Wisdom was to be bought, purchased, and embraced for life. As young men and women today grow and develop, wisdom is key in their spiritual and emotional health. As young boys become men they need also to realize that wisdom is what it means to mature. Currently young males have higher rates of binge drinking, automobile insurance premiums, and violence among them. This is not what it means to be a “man.” Wisdom is what it means for any male or female to mature, and especially young boys—it is what it means to be a man.
The same seems true with the disciples. Jesus was encouraging them to seek truth, as opposed to others who ignored the simple wisdom and sought greed, etc. Here the kingdom/empire of Jesus was to be sought—so much that one would give everything to have it. In 13:31-33 the kingdom was referred to as a mustard weed and yeast—both infect an area and rapidly grow. In many ways the plant and yeast contaminate dough and a field. However, Jesus stated that his empire would spread like a weed and infect like yeast. His empire is to infect our lives and overpower them. As mentioned earlier good soil produced fruit, and fruitful plants thrive in the midst of evil. Now, good soil is infected and overrun with the seeds of the kingdom. In both cases his empire was “hidden” in a field or batch of dough (22 liters worth). Yet it still overpowered its host.
Secondly, Jesus compared the kingdom to something worth hiding when found, and something that one would sell everything for. Imagine a merchant selling everything for one pearl? How Ludacris! Imagine a man finding treasure and buying an entire field. How ridiculous. Yet that is the point of Jesus’ parables. The kingdom is worth a radical life and radical purchase. It is something we are to give everything for.

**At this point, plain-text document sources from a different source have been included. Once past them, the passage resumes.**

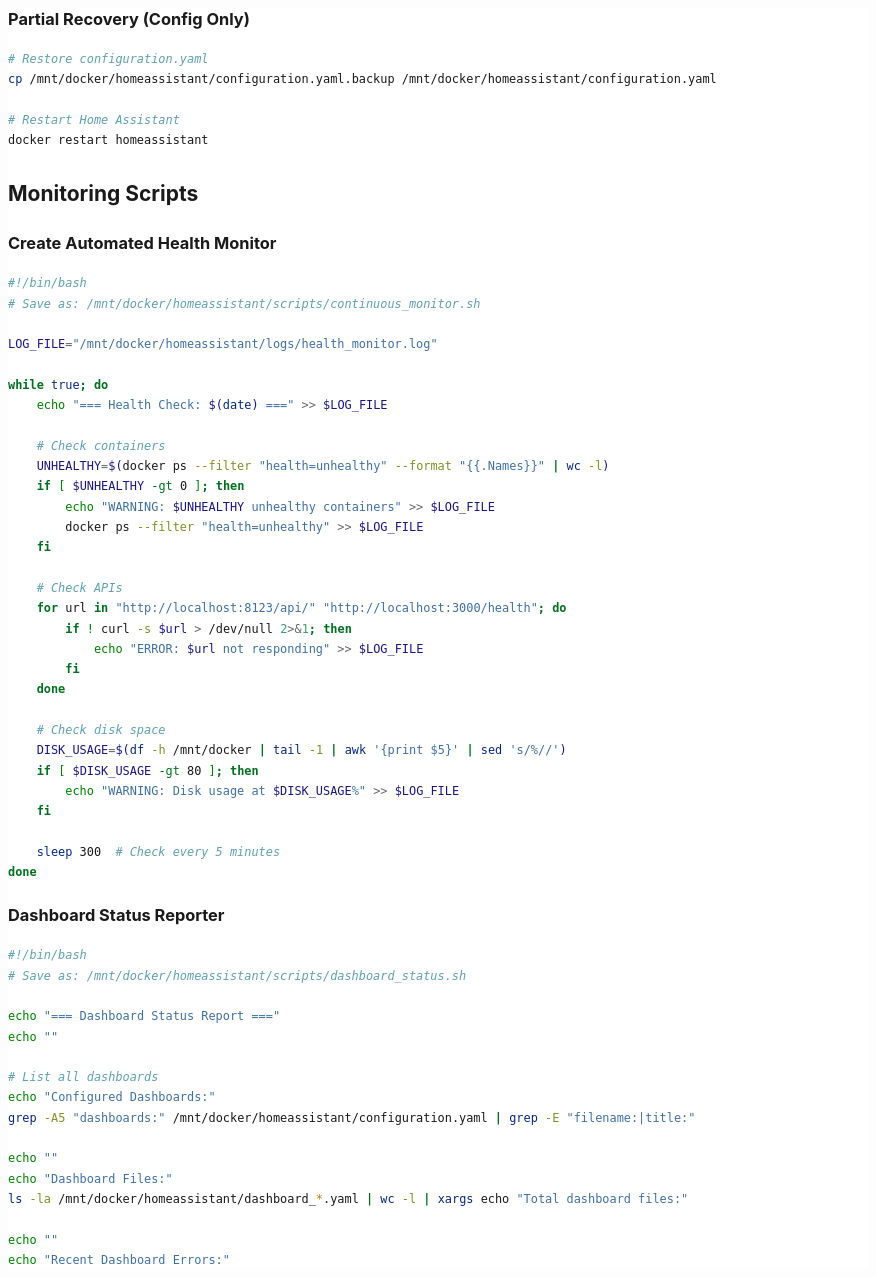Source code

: ### Partial Recovery (Config Only)
```bash
# Restore configuration.yaml
cp /mnt/docker/homeassistant/configuration.yaml.backup /mnt/docker/homeassistant/configuration.yaml

# Restart Home Assistant
docker restart homeassistant
```

## Monitoring Scripts

### Create Automated Health Monitor
```bash
#!/bin/bash
# Save as: /mnt/docker/homeassistant/scripts/continuous_monitor.sh

LOG_FILE="/mnt/docker/homeassistant/logs/health_monitor.log"

while true; do
    echo "=== Health Check: $(date) ===" >> $LOG_FILE
    
    # Check containers
    UNHEALTHY=$(docker ps --filter "health=unhealthy" --format "{{.Names}}" | wc -l)
    if [ $UNHEALTHY -gt 0 ]; then
        echo "WARNING: $UNHEALTHY unhealthy containers" >> $LOG_FILE
        docker ps --filter "health=unhealthy" >> $LOG_FILE
    fi
    
    # Check APIs
    for url in "http://localhost:8123/api/" "http://localhost:3000/health"; do
        if ! curl -s $url > /dev/null 2>&1; then
            echo "ERROR: $url not responding" >> $LOG_FILE
        fi
    done
    
    # Check disk space
    DISK_USAGE=$(df -h /mnt/docker | tail -1 | awk '{print $5}' | sed 's/%//')
    if [ $DISK_USAGE -gt 80 ]; then
        echo "WARNING: Disk usage at $DISK_USAGE%" >> $LOG_FILE
    fi
    
    sleep 300  # Check every 5 minutes
done
```

### Dashboard Status Reporter
```bash
#!/bin/bash
# Save as: /mnt/docker/homeassistant/scripts/dashboard_status.sh

echo "=== Dashboard Status Report ==="
echo ""

# List all dashboards
echo "Configured Dashboards:"
grep -A5 "dashboards:" /mnt/docker/homeassistant/configuration.yaml | grep -E "filename:|title:"

echo ""
echo "Dashboard Files:"
ls -la /mnt/docker/homeassistant/dashboard_*.yaml | wc -l | xargs echo "Total dashboard files:"

echo ""
echo "Recent Dashboard Errors:"
```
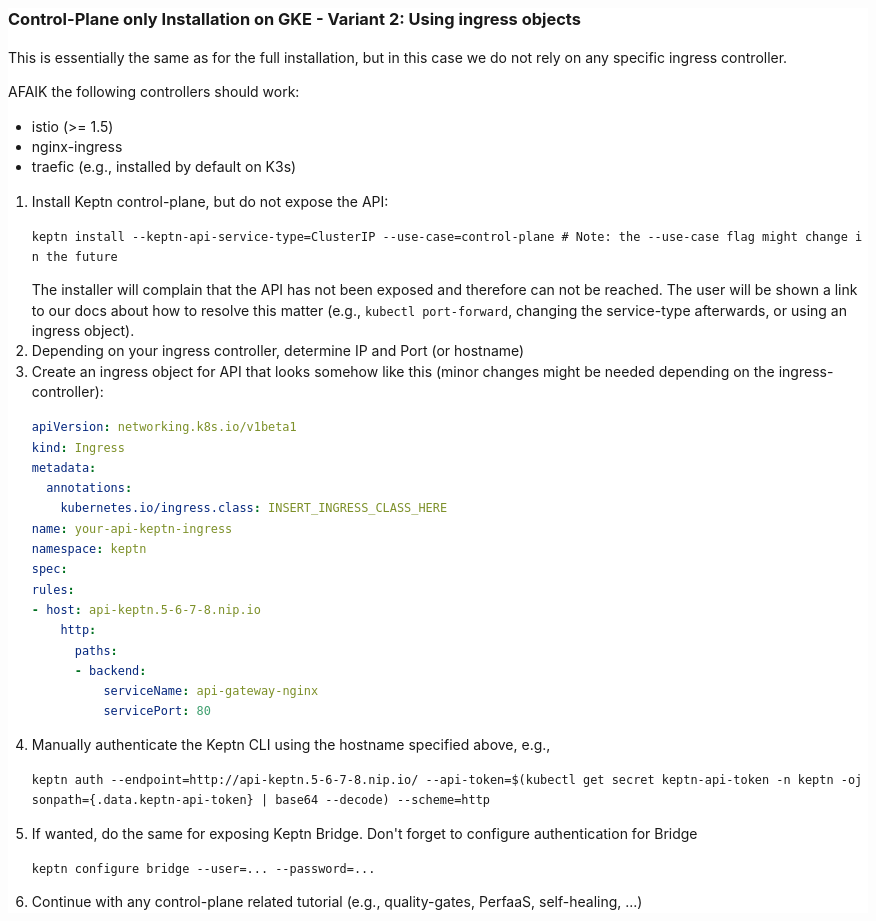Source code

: 
### Control-Plane only Installation on GKE - Variant 2: Using ingress objects

This is essentially the same as for the full installation, but in this case we do not rely on any specific ingress controller.

AFAIK the following controllers should work:

* istio (>= 1.5)
* nginx-ingress
* traefic (e.g., installed by default on K3s)

1. Install Keptn control-plane, but do not expose the API:
   ```console
   keptn install --keptn-api-service-type=ClusterIP --use-case=control-plane # Note: the --use-case flag might change in the future
   ```
   The installer will complain that the API has not been exposed and therefore can not be reached. The user will be shown a link to our docs about how to resolve this matter (e.g., `kubectl port-forward`, changing the service-type afterwards, or using an ingress object).
1. Depending on your ingress controller, determine IP and Port (or hostname)
1. Create an ingress object for API that looks somehow like this (minor changes might be needed depending on the ingress-controller):
    ```yaml
    apiVersion: networking.k8s.io/v1beta1
    kind: Ingress
    metadata:
      annotations:
        kubernetes.io/ingress.class: INSERT_INGRESS_CLASS_HERE
    name: your-api-keptn-ingress
    namespace: keptn
    spec:
    rules:
    - host: api-keptn.5-6-7-8.nip.io
        http:
          paths:
          - backend:
              serviceName: api-gateway-nginx
              servicePort: 80
    ```
1. Manually authenticate the Keptn CLI using the hostname specified above, e.g.,
   ```console
   keptn auth --endpoint=http://api-keptn.5-6-7-8.nip.io/ --api-token=$(kubectl get secret keptn-api-token -n keptn -ojsonpath={.data.keptn-api-token} | base64 --decode) --scheme=http
   ```
1. If wanted, do the same for exposing Keptn Bridge.
   Don't forget to configure authentication for Bridge
   ```console
   keptn configure bridge --user=... --password=...
   ```
1. Continue with any control-plane related tutorial (e.g., quality-gates, PerfaaS, self-healing, ...)
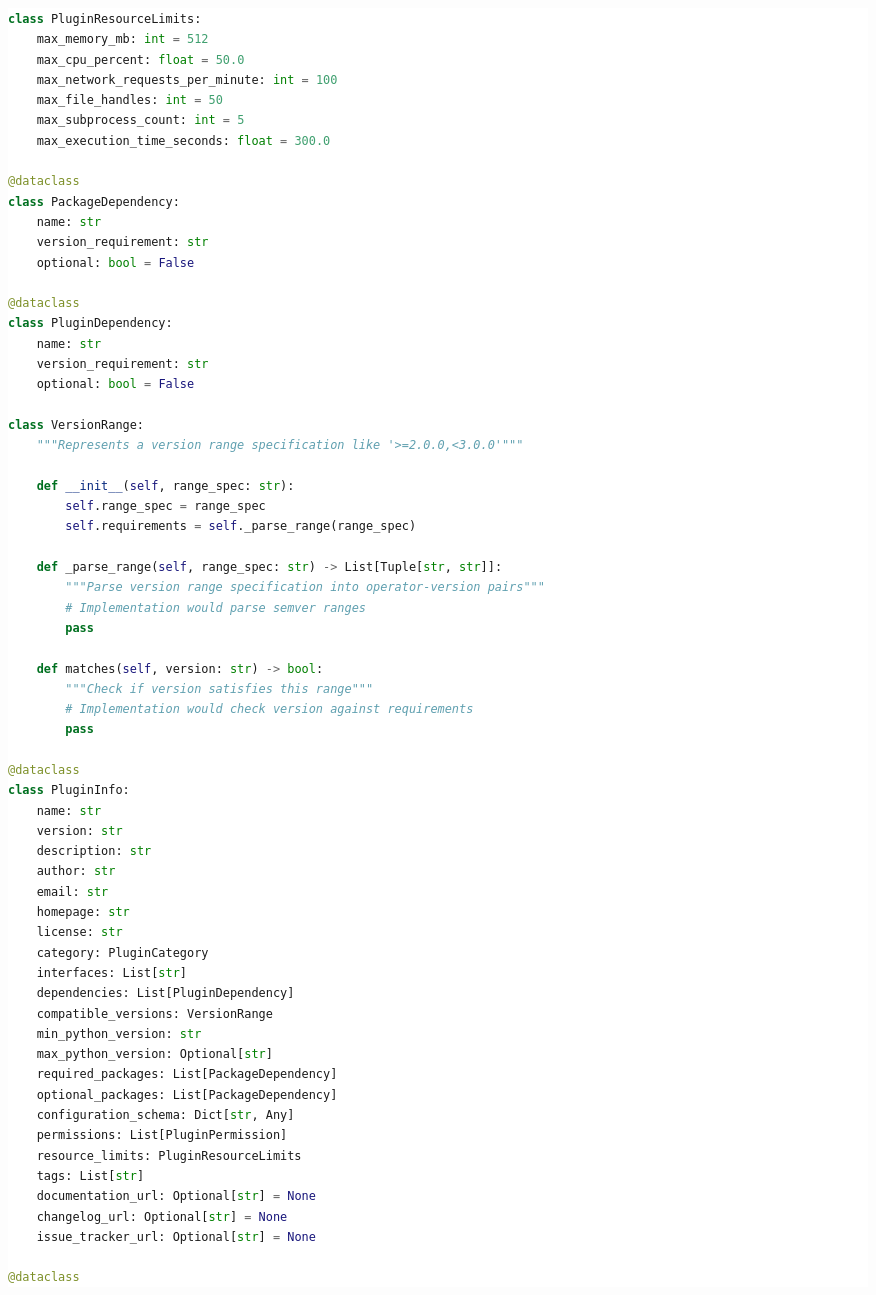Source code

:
 ```python
class PluginResourceLimits:
    max_memory_mb: int = 512
    max_cpu_percent: float = 50.0
    max_network_requests_per_minute: int = 100
    max_file_handles: int = 50
    max_subprocess_count: int = 5
    max_execution_time_seconds: float = 300.0

@dataclass
class PackageDependency:
    name: str
    version_requirement: str
    optional: bool = False

@dataclass
class PluginDependency:
    name: str
    version_requirement: str
    optional: bool = False

class VersionRange:
    """Represents a version range specification like '>=2.0.0,<3.0.0'"""
    
    def __init__(self, range_spec: str):
        self.range_spec = range_spec
        self.requirements = self._parse_range(range_spec)
    
    def _parse_range(self, range_spec: str) -> List[Tuple[str, str]]:
        """Parse version range specification into operator-version pairs"""
        # Implementation would parse semver ranges
        pass
    
    def matches(self, version: str) -> bool:
        """Check if version satisfies this range"""
        # Implementation would check version against requirements
        pass

@dataclass
class PluginInfo:
    name: str
    version: str
    description: str
    author: str
    email: str
    homepage: str
    license: str
    category: PluginCategory
    interfaces: List[str]
    dependencies: List[PluginDependency]
    compatible_versions: VersionRange
    min_python_version: str
    max_python_version: Optional[str]
    required_packages: List[PackageDependency]
    optional_packages: List[PackageDependency]
    configuration_schema: Dict[str, Any]
    permissions: List[PluginPermission]
    resource_limits: PluginResourceLimits
    tags: List[str]
    documentation_url: Optional[str] = None
    changelog_url: Optional[str] = None
    issue_tracker_url: Optional[str] = None

@dataclass
```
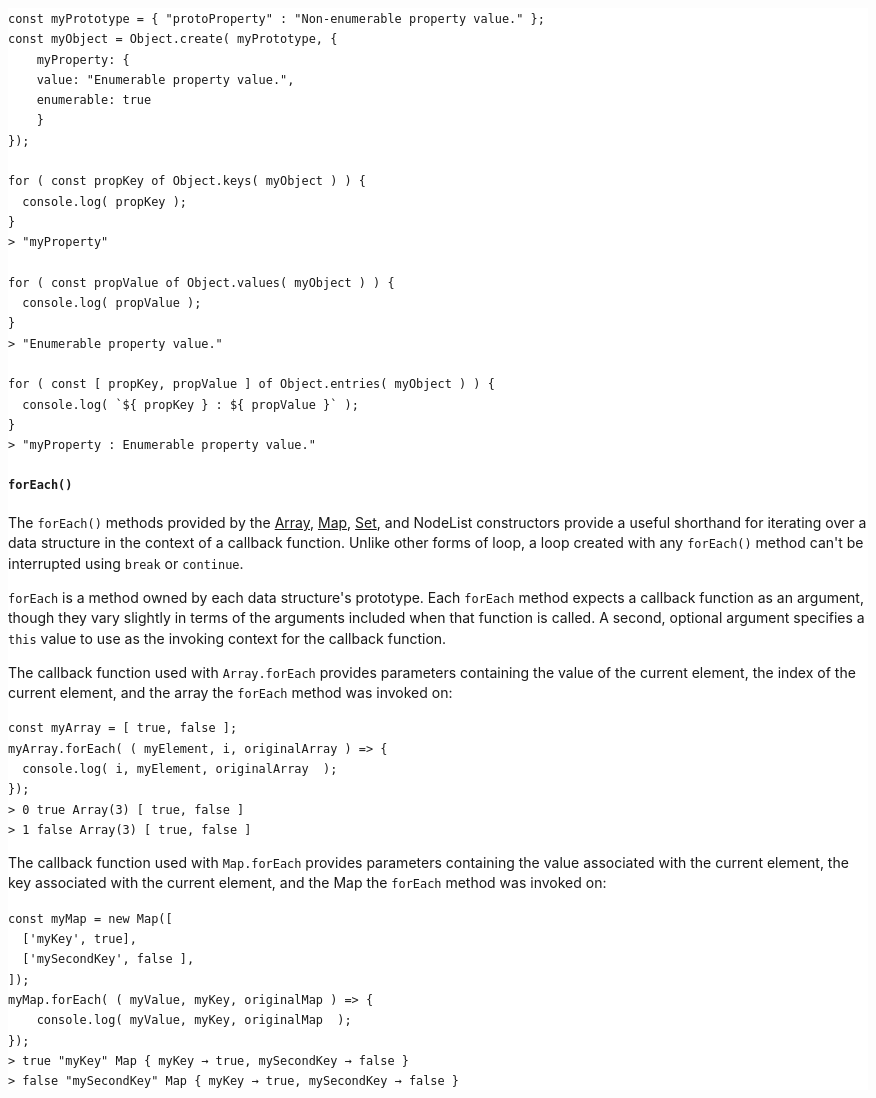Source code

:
 ```
const myPrototype = { "protoProperty" : "Non-enumerable property value." };
const myObject = Object.create( myPrototype, {
    myProperty: {
    value: "Enumerable property value.",
    enumerable: true
    }
});

for ( const propKey of Object.keys( myObject ) ) {
  console.log( propKey );
}
> "myProperty"

for ( const propValue of Object.values( myObject ) ) {
  console.log( propValue );
}
> "Enumerable property value."

for ( const [ propKey, propValue ] of Object.entries( myObject ) ) {
  console.log( `${ propKey } : ${ propValue }` );
}
> "myProperty : Enumerable property value."
```

#### `forEach()`

The `forEach()` methods provided by the [Array](https://web.dev/learn/javascript/collections/indexed#array), [Map](https://web.dev/learn/javascript/collections/keyed#map), [Set](https://web.dev/learn/javascript/collections/keyed#set), and NodeList constructors provide a useful shorthand for iterating over a data structure in the context of a callback function. Unlike other forms of loop, a loop created with any `forEach()` method can't be interrupted using `break` or `continue`.

`forEach` is a method owned by each data structure's prototype. Each `forEach` method expects a callback function as an argument, though they vary slightly in terms of the arguments included when that function is called. A second, optional argument specifies a `this` value to use as the invoking context for the callback function.

The callback function used with `Array.forEach` provides parameters containing the value of the current element, the index of the current element, and the array the `forEach` method was invoked on:

```
const myArray = [ true, false ];
myArray.forEach( ( myElement, i, originalArray ) => {
  console.log( i, myElement, originalArray  );
});
> 0 true Array(3) [ true, false ]
> 1 false Array(3) [ true, false ]
```

The callback function used with `Map.forEach` provides parameters containing the value associated with the current element, the key associated with the current element, and the Map the `forEach` method was invoked on:

```
const myMap = new Map([
  ['myKey', true],
  ['mySecondKey', false ],
]);
myMap.forEach( ( myValue, myKey, originalMap ) => {
    console.log( myValue, myKey, originalMap  );
});
> true "myKey" Map { myKey → true, mySecondKey → false }
> false "mySecondKey" Map { myKey → true, mySecondKey → false }
```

The application offers another aspect of discipleship. Discipleship is a desire to not only be like Jesus, but conform to the world/empire of God. To seek the treasure of the kingdom is to be compared with the treasures of our community, culture, etc. A German theologian (Paul Tillich) once stated that faith was “Ultimate Concern.” What are we completely focused upon? What are we ultimately concerned with? Is it sports? Is it money? Is it safety or security? What are we willing to give everything for? The empire of Jesus is something that will completely fill our lives with passion, love, and Christ likeness—if we are willing to seek, find, buy, and live for.
- What are people selling everything for today?
- What does our community tell us to search and seek for?
- What is it about the Empire of Jesus that offers value to our lives?
- What does it mean for us to find the kingdom, bury it, and buy the whole field?
- What does this parable tell us about our spiritual growth and discipleship?